E, come dicevo, è talmente in gamba e sveglio e ben voluto che il mio Capo, ora che il nostro pizzaiolo ha deciso di prendere il volo, ha deciso di chiamare la ragazza che si occupa di Osaro e chiedere se, per caso, conosce qualche altro richiedente asilo bisognoso di lavoro. La ragazza ha sgranato gli occhi di felicità e invece il ghanese Joseph ha pianto, sempre per lo stesso motivo. E così adesso stiamo facendo formazione al suddetto ghanese, padre di famiglia e un pelino più bravo con l’italiano. La sua tutor per l’Haccp sono io stavolta (l’avevo scampata con Osaro, ma Joseph mi tocca) e devo dire che il pacato Joseph con Osaro non ha nulla a che vedere: rispettoso fino al midollo, timido, ma un gran lavoratore. E anche orgoglioso: voglio imparare da solo, mi ha detto stamani, che non voglio che il Capo spenda soldi per pagare te che insegni a me. ‘sti cazzi…

E quindi speriamo tutti in Joseph, la nostra famiglia è sempre più eterogenea e multietnica. E devo dire che ne vado fiera. Sono belle cose da mostrare a Little Boss.

§ **ESERCIZIO A**
Riduci a un breve elenco puntato il paragrafo del brano che inizia con «E, come dicevo, è talmente in gamba», conservandone i fatti principali.
§ **ESERCIZIO B**
Copia dal brano il passo che parte da «E quindi speriamo» e arriva fino a «a Little Boss.», senza cambiare una parola.
Il materiale qui non serve a nulla.

§ **MATERIALE FORNITO**
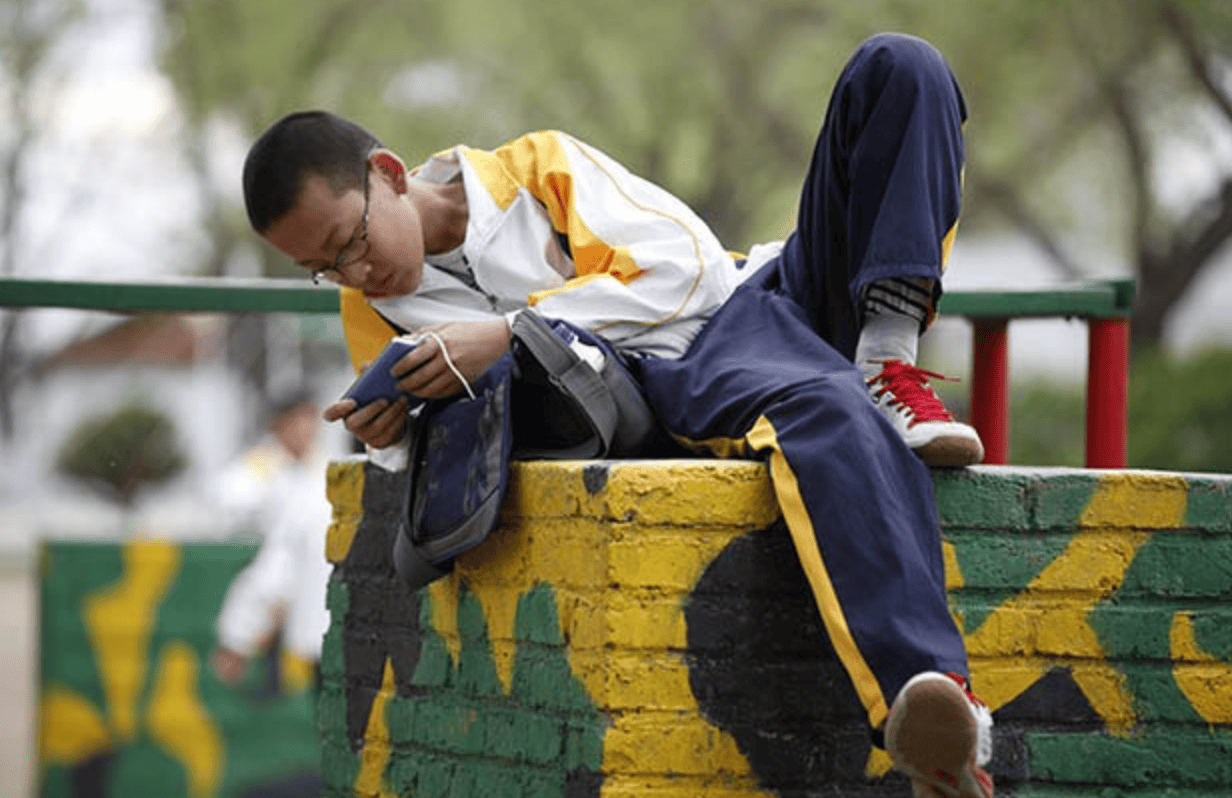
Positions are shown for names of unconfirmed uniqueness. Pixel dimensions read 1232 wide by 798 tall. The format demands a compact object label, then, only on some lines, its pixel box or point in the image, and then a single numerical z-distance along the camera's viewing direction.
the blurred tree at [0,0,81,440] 47.25
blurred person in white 17.03
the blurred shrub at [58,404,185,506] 52.22
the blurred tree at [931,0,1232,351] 32.59
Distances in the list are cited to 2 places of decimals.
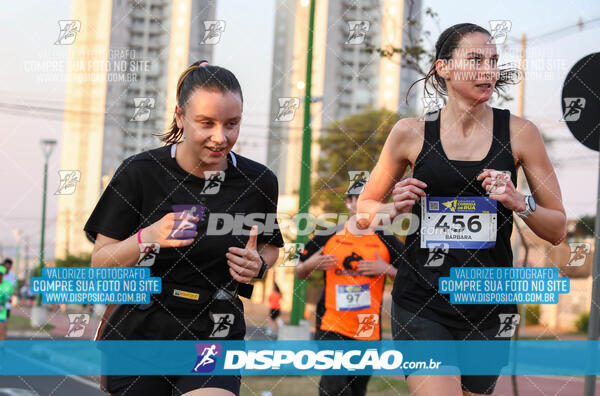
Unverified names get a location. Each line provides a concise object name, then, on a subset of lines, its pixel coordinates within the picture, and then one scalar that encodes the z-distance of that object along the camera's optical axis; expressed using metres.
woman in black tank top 3.05
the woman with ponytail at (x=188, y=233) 2.84
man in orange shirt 5.87
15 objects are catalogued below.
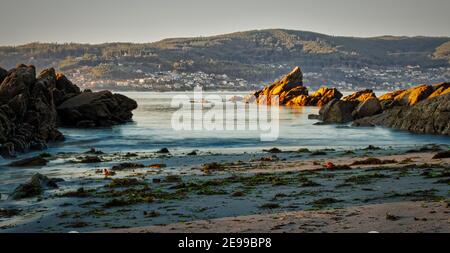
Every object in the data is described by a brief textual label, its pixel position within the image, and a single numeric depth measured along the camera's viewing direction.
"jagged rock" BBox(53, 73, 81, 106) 73.56
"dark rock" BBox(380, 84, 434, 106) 75.94
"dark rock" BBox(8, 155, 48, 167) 36.02
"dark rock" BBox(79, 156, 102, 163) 38.12
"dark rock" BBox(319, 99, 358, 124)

§ **SVOLGIMENTO A**
- Il pizzaiolo ha deciso di andarsene, perciò il Capo chiede alla ragazza che si occupa di Osaro se conosce un altro richiedente asilo in cerca di lavoro.
- La ragazza è felicissima e il ghanese Joseph piange.
- Ora si sta formando Joseph, padre di famiglia, che parla l'italiano un po' meglio.
- Questa volta chi scrive gli fa da tutor per l'Haccp.
- Joseph è molto diverso da Osaro: rispettoso, timido e gran lavoratore.
- È anche orgoglioso e vuole imparare da solo, per non far spendere soldi al Capo.

§ **SVOLGIMENTO B**
E quindi speriamo tutti in Joseph, la nostra famiglia è sempre più eterogenea e multietnica. E devo dire che ne vado fiera. Sono belle cose da mostrare a Little Boss.